Kendi bedeninden memnun olmayan ve Allah’ın bahşettiği bir çift göğüs hakkında bile ‘şaibe’ üreten kompleksli bir zihin, nasıl olacaktı da buradan bir ‘özgürleşme’ çıkaracaktı? Tamam, ‘anneliği’ de fetişleştirmemeli, doğmamış çocukları ‘poz verme’ vesilesi yapmamalı, ‘hamileyim memnunum’ demek için yarısı kıyafetin dışında kalan göbeği avuçlamak gibi itici, Demi Moore’dan beri ‘demode’ durumlara düşülmemeliydi. Annelik içerdiği diğerkâm vaatten ötürü manalı bir şeydi, kadın bedeni üzerinde yol açtığı değişim ‘tıbbî olmayan’ amaçlarla seyirlik hale gelsin diye değil. Duygu Asena’nın da içinde bulunduğu feminist akım hamileliği pozlandırmasa da, anneliği tam da o ‘diğerkâm’ vurgulardan dolayı aşağılıyor, kadınlık durumlarının birçoğunu ontolojik bir memnuniyetsizlikle dramatize ediyordu. Mesele insanı ‘işleve’ indirgeyen zihniyeti eleştirmek ise, modernite, eleştiri skalasının en üst sırasında olmalıydı; fakat hayır,Türkiye’deki pek çok feminist gibi, Asena da sorunların kalbine inmek ve dokuya uygun çözüm üretmek yerine hazır adresleri tercih ediyordu: ‘Bak, Batı’da, medeni dünyada, kadın ne kadar da özgür.’

Erkeklerin bunlarla derdi yoktu ve yanıldıkları nokta şuydu: Çabası ve birikimiyle bir noktaya gelen pek çok kadından farklı olarak Duygu Asena üzerinde çalışılmış ve piyasaya sürülmüş bir ‘erkek’ projesiydi. Rahmetlinin gözalıcı bir kalemi olduğunu kimse iddia edemezdi. Erkeklere boşuna sevindiklerini de bir türlü anlatamadım. Çünkü Asena, zannettikleri üzre öyle çok benimsenmiş bir rol modeli değildi. Olamazdı da. Elindeki reçeteler fazla dışarlıklı, fazla yabancıydı. Oysa, gibi Müslüman-Türk kadınının aklını çelmek için bile dinden delil getirilmeliydi! Postmodern bir ağızla yarımağız Batı eleştirileri yapmalı, biraz Anadolu mistisizmi, biraz tasavvuf Elif-Bâ’sı kurcalanmalıydı! İşin doğrusu Duygu Asena, bu türden teknikleri akıl edebilecek durumda değildi.
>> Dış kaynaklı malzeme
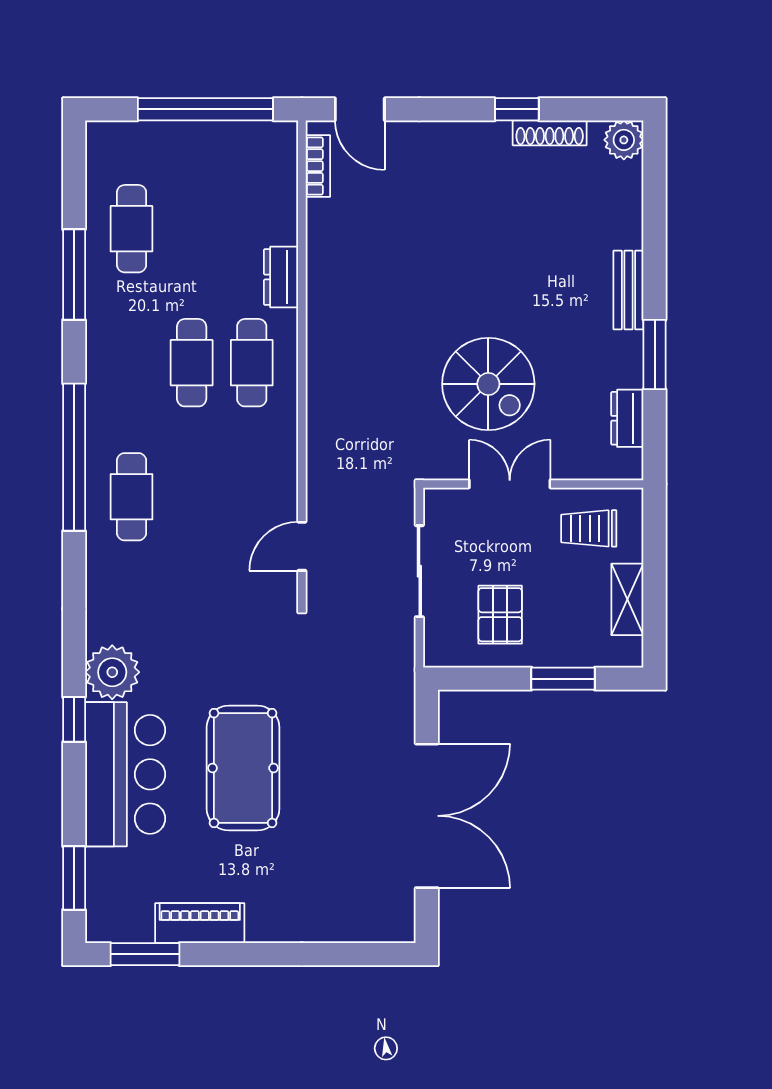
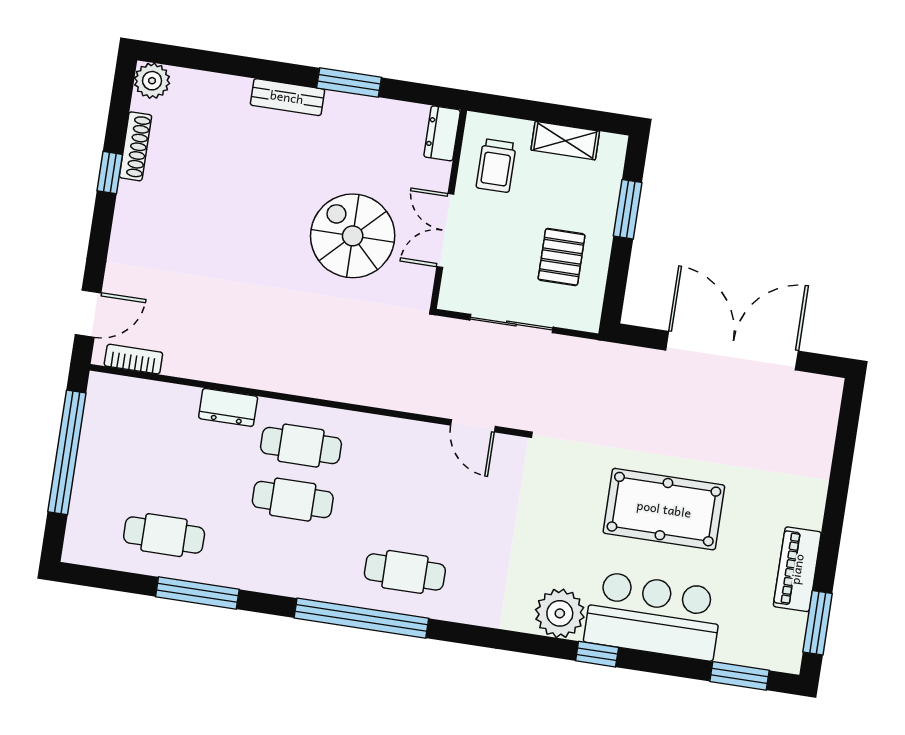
spiral stairs: (488, 384) -> (353, 236), turned -90
dresser: (627, 418) -> (442, 133), moved, turned 90
pallet: (500, 615) -> (562, 257), turned 90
Erkekleri derinden ürperten şey de ne ontolojik memnuniyetsizlik aşılamaları ne de kalem-kelam davasıydı. Mevzuyu ‘aşk-börtü-böcek’ kulvarında dolandırarak aklayan kadın ve erkek yazarlara çok fazla sözleri yoktu; ama Asena’nın ‘erkek yaparsa, kadın da yapabilir’ önerisi, Asena kimliğinde somutlaşan o ‘erkeğin özgür cinsel yaşamı varsa kadının da olmalı’ tezi belli ki epey ciddi bir irritasyona yol açmıştı. Doğrusu, benim gibi kadınlarla Duygu Asena’yı ayıran nehir de burada derinleşiyordu. Asena’nın en büyük günahı, bu yaklaşımın kadın haklarının ‘öcüleştirilmesi’ne yaradığını görmemesi oldu. Temel mantalite ‘erkek yapamaz, kadın da...’ olsaydı, hem ahlaki hem de adil bir ‘eşitlik’ tasavvurunda uzlaşmak mümkün olurdu.

Bütün bunlar bir yana, bu ülkeye pek çok açıdan ‘zarar vermiş’ onca erkek son yolculuğuna gözyaşları ile uğurlanmış iken, ‘zararlı’ fikirleri bulunan bir kadının ölümünün bu kadar hoşa gidiyor olmasından garip biçimde incindim. Kendimi, soru: ‘Muhafazakâr bir erkekle yarım saat aynı odada kalırsan ne olur?’ Cevap: ‘Feminist olursun’, gibi hiç de komik olmayan esprilerle avutmaya çalıştım. O da kesmedi, Allah’a sığındım.